Tennessee made the game interesting in the final minutes when the Volunteers cut the Michigan lead to 72-71 with 10.8 seconds remaining on a driving layup by senior wing Jordan McRae (24 points). On the ensuing inbounds play, Michigan sophomore guard Caris LeVert (10 points, five assists) touched the baseline out-of-bounds and gave Tennessee a possession with a chance to win the game, trailing 72-71 with 9.6 seconds remaining.

But senior center Jordan Morgan (15 points, seven rebounds) took a charge on Tennessee junior forward Jarnell Stokes (11 points) with six seconds left to give Michigan the ball back. After two Tennessee deflections out of bounds, junior forward Nik Stauskas (14 points) was fouled with 2.1 seconds remaining and split a pair of free throws to give Michigan the 73-71 lead. Off of a Stokes defensive rebound, McRae missed a three-quarters court heave at the buzzer that didn’t come close to seal the Michigan victory.

Stauskas, the 2013-14 Big Ten Player of the Year, has been the focal point for the Michigan offense all season long but on Friday he had plenty of help from a confident group of Wolverine shooters. If Michigan continues to play this well on offense, they look like a serious threat to make it back to the Final Four. Even with sophomore All-American candidate Mitch McGary acting as the NCAA Tournament’s most famous cheerleader from the Michigan bench, the Wolverines have plenty of ammo on the offensive end to beat any team in the country.
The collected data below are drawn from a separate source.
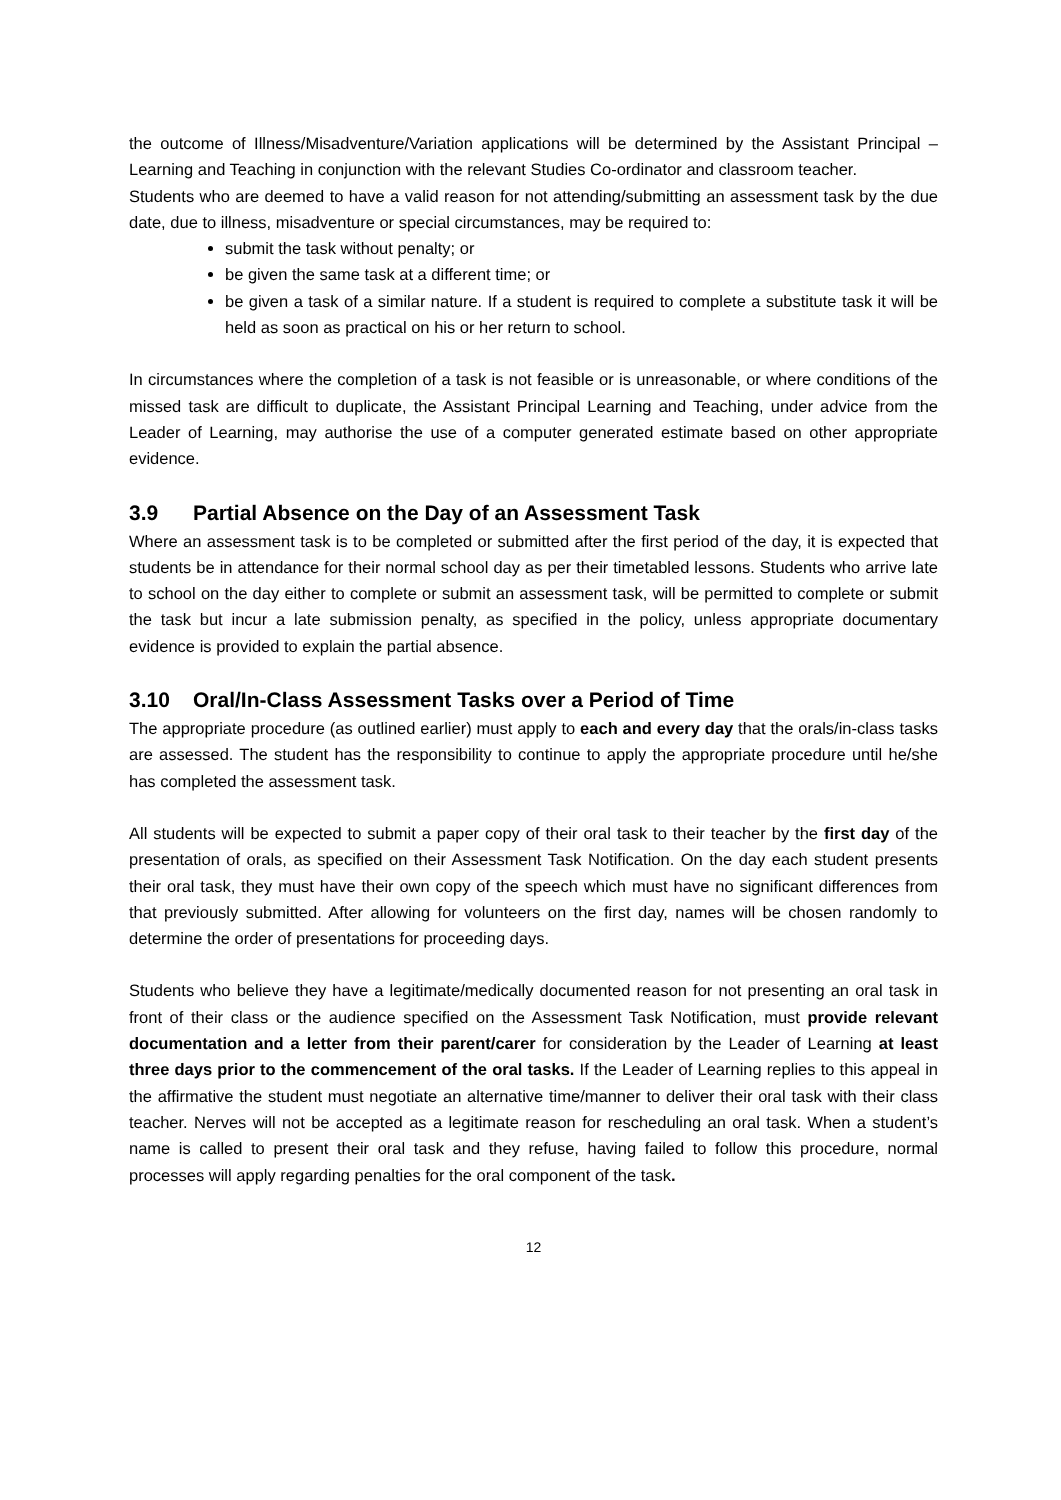the outcome of Illness/Misadventure/Variation applications will be determined by the Assistant Principal – Learning and Teaching in conjunction with the relevant Studies Co-ordinator and classroom teacher.
Students who are deemed to have a valid reason for not attending/submitting an assessment task by the due date, due to illness, misadventure or special circumstances, may be required to:
submit the task without penalty; or
be given the same task at a different time; or
be given a task of a similar nature. If a student is required to complete a substitute task it will be held as soon as practical on his or her return to school.
In circumstances where the completion of a task is not feasible or is unreasonable, or where conditions of the missed task are difficult to duplicate, the Assistant Principal Learning and Teaching, under advice from the Leader of Learning, may authorise the use of a computer generated estimate based on other appropriate evidence.
3.9 Partial Absence on the Day of an Assessment Task
Where an assessment task is to be completed or submitted after the first period of the day, it is expected that students be in attendance for their normal school day as per their timetabled lessons. Students who arrive late to school on the day either to complete or submit an assessment task, will be permitted to complete or submit the task but incur a late submission penalty, as specified in the policy, unless appropriate documentary evidence is provided to explain the partial absence.
3.10 Oral/In-Class Assessment Tasks over a Period of Time
The appropriate procedure (as outlined earlier) must apply to each and every day that the orals/in-class tasks are assessed. The student has the responsibility to continue to apply the appropriate procedure until he/she has completed the assessment task.
All students will be expected to submit a paper copy of their oral task to their teacher by the first day of the presentation of orals, as specified on their Assessment Task Notification. On the day each student presents their oral task, they must have their own copy of the speech which must have no significant differences from that previously submitted. After allowing for volunteers on the first day, names will be chosen randomly to determine the order of presentations for proceeding days.
Students who believe they have a legitimate/medically documented reason for not presenting an oral task in front of their class or the audience specified on the Assessment Task Notification, must provide relevant documentation and a letter from their parent/carer for consideration by the Leader of Learning at least three days prior to the commencement of the oral tasks. If the Leader of Learning replies to this appeal in the affirmative the student must negotiate an alternative time/manner to deliver their oral task with their class teacher. Nerves will not be accepted as a legitimate reason for rescheduling an oral task. When a student’s name is called to present their oral task and they refuse, having failed to follow this procedure, normal processes will apply regarding penalties for the oral component of the task.
12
Michigan (28-8) decimated Tennessee’s defense in the first half by exploiting mismatches on high ball screens as Stauskas, LeVert and freshman point guard Derrick Walton (nine points, six rebounds, four assists) all did a great job finding open teammates and moving the ball.

Sophomore forward Glenn Robinson III (13 points) and Morgan (15 points, seven rebounds) did damage on the interior from there as the duo was also able to limit the Tennessee interior duo of senior forward Jeronne Maymon and Stokes (11 points) to a combined 13 points.
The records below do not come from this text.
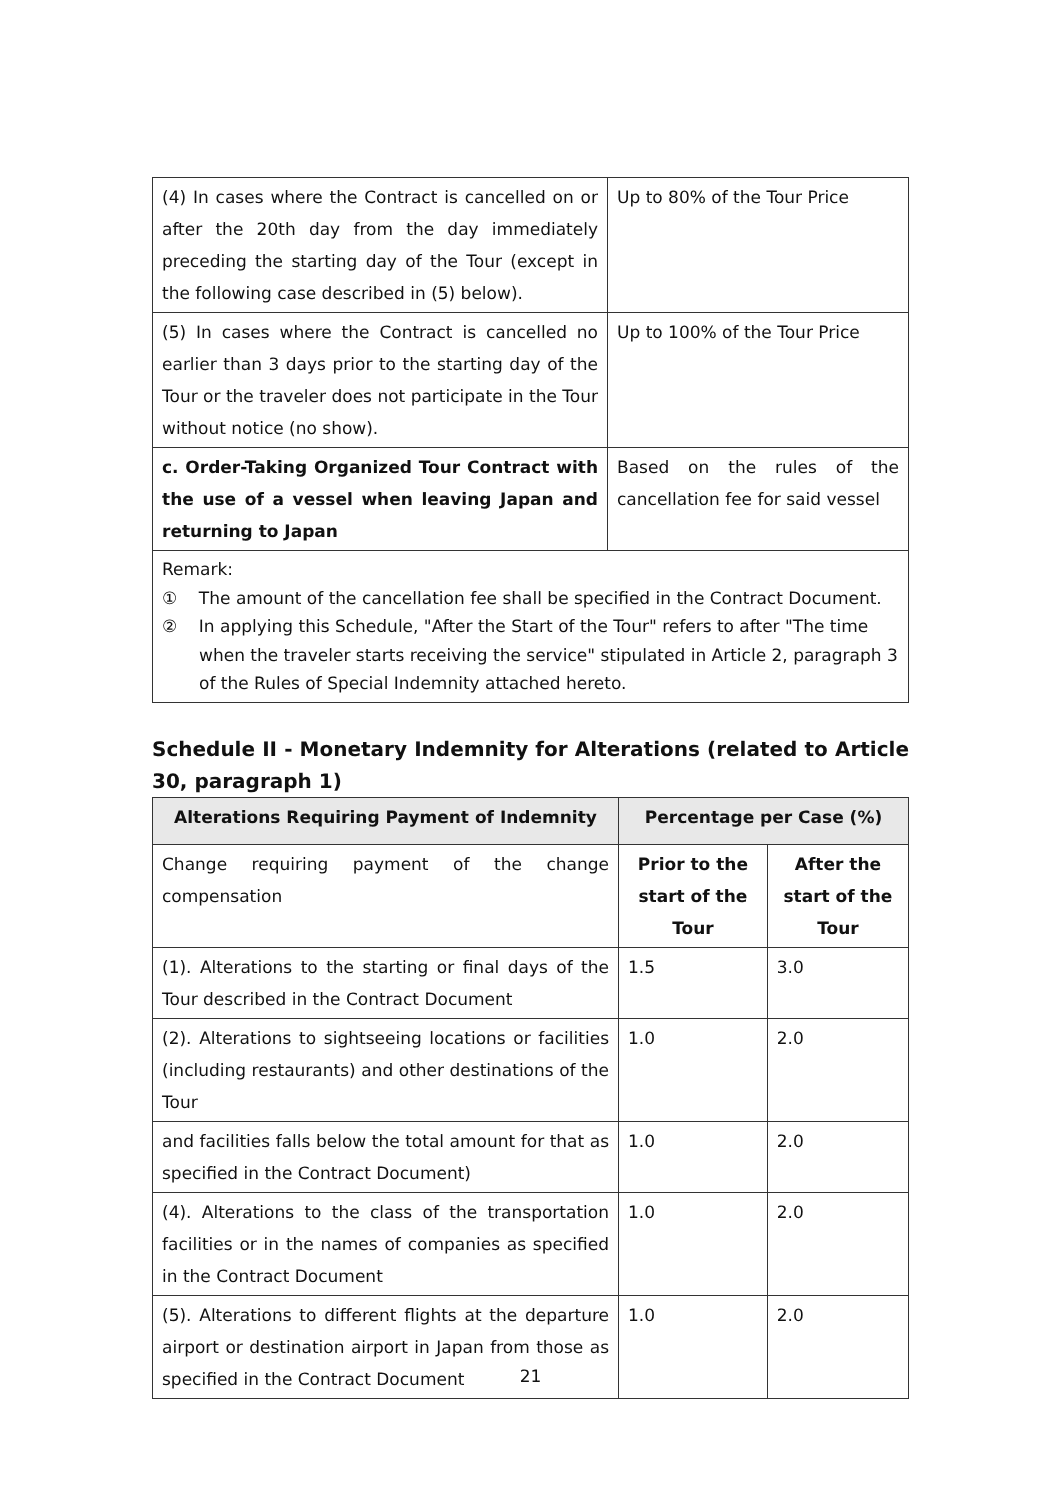| (4) In cases where the Contract is cancelled on or after the 20th day from the day immediately preceding the starting day of the Tour (except in the following case described in (5) below). | Up to 80% of the Tour Price |
| (5) In cases where the Contract is cancelled no earlier than 3 days prior to the starting day of the Tour or the traveler does not participate in the Tour without notice (no show). | Up to 100% of the Tour Price |
| c. Order-Taking Organized Tour Contract with the use of a vessel when leaving Japan and returning to Japan | Based on the rules of the cancellation fee for said vessel |
Remark:
① The amount of the cancellation fee shall be specified in the Contract Document.
② In applying this Schedule, "After the Start of the Tour" refers to after "The time when the traveler starts receiving the service" stipulated in Article 2, paragraph 3 of the Rules of Special Indemnity attached hereto.
Schedule II - Monetary Indemnity for Alterations (related to Article 30, paragraph 1)
| Alterations Requiring Payment of Indemnity | Percentage per Case (%) | |
| --- | --- | --- |
| Change requiring payment of the change compensation | Prior to the start of the Tour | After the start of the Tour |
| (1). Alterations to the starting or final days of the Tour described in the Contract Document | 1.5 | 3.0 |
| (2). Alterations to sightseeing locations or facilities (including restaurants) and other destinations of the Tour | 1.0 | 2.0 |
| and facilities falls below the total amount for that as specified in the Contract Document) | 1.0 | 2.0 |
| (4). Alterations to the class of the transportation facilities or in the names of companies as specified in the Contract Document | 1.0 | 2.0 |
| (5). Alterations to different flights at the departure airport or destination airport in Japan from those as specified in the Contract Document | 1.0 | 2.0 |
21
Michigan’s interior defense and ability to keep Tennessee away from the offensive glass was a key point entering the game and the Wolverines did an admirable job against the bigger Volunteers, limited Tennessee to eight second-chance points.

Freshman wing Zak Irvin also contributed nine points off the bench for Michigan as the freshman from nearby Fishers, Indiana knocked down three three-pointers.

Despite a strong first half from sophomore guard Josh Richardson (19 points), Tennessee (24-13) couldn’t get in an offensive rhythm to match Michigan’s first-half output.

The Volunteers shot 52.6 percent from the field for the game (30-for-57) but couldn’t defend Michigan’s for long enough to get over the hump and make a comeback. Michigan led by double-digits for a large chunk of the early part of the second half and held off the late Tennessee second-half push. Michigan led for the entire second half.

In his final college game, McRae scored 16 of his game-high 24 points in the second half.

The Wolverines now move on to face the winner of No. 8 seed Kentucky and No. 4 seed Louisville in Sunday’s Elite 8 contest in Indianapolis.